Am I a convert? no… I don’t like giving google money. I do think people should have and use local models, I am an AI fan and have been since way, way before the current explosion in interest all the way back to the 90s and aughts wide-eyed reading sci-fi and toying with markov chain bots (heh jfc I’m an AI hipster) but the explosion in multinationals training things that can understand humor better than your average big bang theory viewer scares me, especially given recent developments in politics. I don’t want the drone hunting me down from a database entry in my medicaid records to be able to understand irony, that’s absolutely fucked.

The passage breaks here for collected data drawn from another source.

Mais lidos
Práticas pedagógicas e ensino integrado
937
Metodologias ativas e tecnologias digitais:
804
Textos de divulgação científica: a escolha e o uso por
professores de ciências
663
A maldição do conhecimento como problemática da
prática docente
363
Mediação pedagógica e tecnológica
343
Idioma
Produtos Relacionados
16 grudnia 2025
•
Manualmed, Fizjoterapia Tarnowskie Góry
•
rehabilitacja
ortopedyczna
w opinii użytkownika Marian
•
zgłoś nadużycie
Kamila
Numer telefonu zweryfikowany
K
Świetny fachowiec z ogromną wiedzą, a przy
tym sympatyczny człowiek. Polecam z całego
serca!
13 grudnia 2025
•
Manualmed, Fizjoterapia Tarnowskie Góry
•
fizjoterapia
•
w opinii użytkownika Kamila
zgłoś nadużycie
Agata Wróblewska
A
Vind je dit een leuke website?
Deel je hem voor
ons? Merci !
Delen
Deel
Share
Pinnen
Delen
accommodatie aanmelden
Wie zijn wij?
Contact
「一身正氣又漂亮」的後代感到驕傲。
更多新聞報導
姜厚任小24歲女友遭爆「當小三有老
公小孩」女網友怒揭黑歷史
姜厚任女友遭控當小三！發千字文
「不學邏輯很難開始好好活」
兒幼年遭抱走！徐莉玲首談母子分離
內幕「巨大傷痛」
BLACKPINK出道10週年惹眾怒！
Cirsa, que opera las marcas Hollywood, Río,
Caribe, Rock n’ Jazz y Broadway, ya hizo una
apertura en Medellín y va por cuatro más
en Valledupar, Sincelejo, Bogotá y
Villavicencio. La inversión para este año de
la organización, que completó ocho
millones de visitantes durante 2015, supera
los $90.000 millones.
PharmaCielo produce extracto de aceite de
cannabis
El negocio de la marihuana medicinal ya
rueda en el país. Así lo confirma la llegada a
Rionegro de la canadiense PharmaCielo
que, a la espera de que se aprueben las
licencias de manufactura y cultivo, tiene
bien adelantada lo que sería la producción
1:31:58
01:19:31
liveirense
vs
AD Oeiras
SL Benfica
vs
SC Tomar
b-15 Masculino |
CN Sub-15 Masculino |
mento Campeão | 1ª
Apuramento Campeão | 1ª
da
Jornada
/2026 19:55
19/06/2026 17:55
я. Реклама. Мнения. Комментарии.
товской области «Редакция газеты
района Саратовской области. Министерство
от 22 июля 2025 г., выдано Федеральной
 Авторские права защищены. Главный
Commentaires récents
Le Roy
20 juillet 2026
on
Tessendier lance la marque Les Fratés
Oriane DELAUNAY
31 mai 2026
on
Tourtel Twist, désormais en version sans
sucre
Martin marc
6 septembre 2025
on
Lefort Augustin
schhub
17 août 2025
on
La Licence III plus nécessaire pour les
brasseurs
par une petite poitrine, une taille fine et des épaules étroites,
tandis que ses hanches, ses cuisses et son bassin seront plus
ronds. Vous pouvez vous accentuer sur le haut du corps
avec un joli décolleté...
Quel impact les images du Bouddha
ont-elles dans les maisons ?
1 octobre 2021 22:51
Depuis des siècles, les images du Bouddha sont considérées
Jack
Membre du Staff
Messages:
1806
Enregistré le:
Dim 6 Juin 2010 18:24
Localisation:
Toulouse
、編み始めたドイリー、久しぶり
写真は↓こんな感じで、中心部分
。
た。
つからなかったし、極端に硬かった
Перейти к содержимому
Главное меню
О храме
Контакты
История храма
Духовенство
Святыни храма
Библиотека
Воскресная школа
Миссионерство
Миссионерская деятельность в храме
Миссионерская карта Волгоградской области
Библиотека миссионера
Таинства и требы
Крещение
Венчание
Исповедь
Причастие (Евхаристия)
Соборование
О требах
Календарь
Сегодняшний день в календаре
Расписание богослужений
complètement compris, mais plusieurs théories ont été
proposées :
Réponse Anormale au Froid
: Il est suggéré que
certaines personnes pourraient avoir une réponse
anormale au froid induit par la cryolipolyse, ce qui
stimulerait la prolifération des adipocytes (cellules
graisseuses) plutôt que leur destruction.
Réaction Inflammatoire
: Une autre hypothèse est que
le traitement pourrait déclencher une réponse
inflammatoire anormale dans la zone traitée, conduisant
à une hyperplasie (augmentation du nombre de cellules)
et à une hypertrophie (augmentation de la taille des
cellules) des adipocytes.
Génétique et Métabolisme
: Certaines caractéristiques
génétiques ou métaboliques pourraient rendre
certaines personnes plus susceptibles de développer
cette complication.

Most of all, what I am saying is you are undermining your argument and leaving people unprepared for that if you try to minimize the capabilities of these systems. They are powerful. For $20, a failed career, and a weekend indoors they can make you what you wanted to build but never had the free time to.

No one is served by telling people already doing that and seeing its capabilities that AI is a gimmick. You need to go out and make sure that you’re current with this technology if you’re positioning yourself to debate about it – I was not. Focus on the real problems, don’t worry about the sociopaths that don’t care about the real problems, they’re louder than the rest of the people you might convince and more likely to be easy to bump heads with in an argument, but they are few.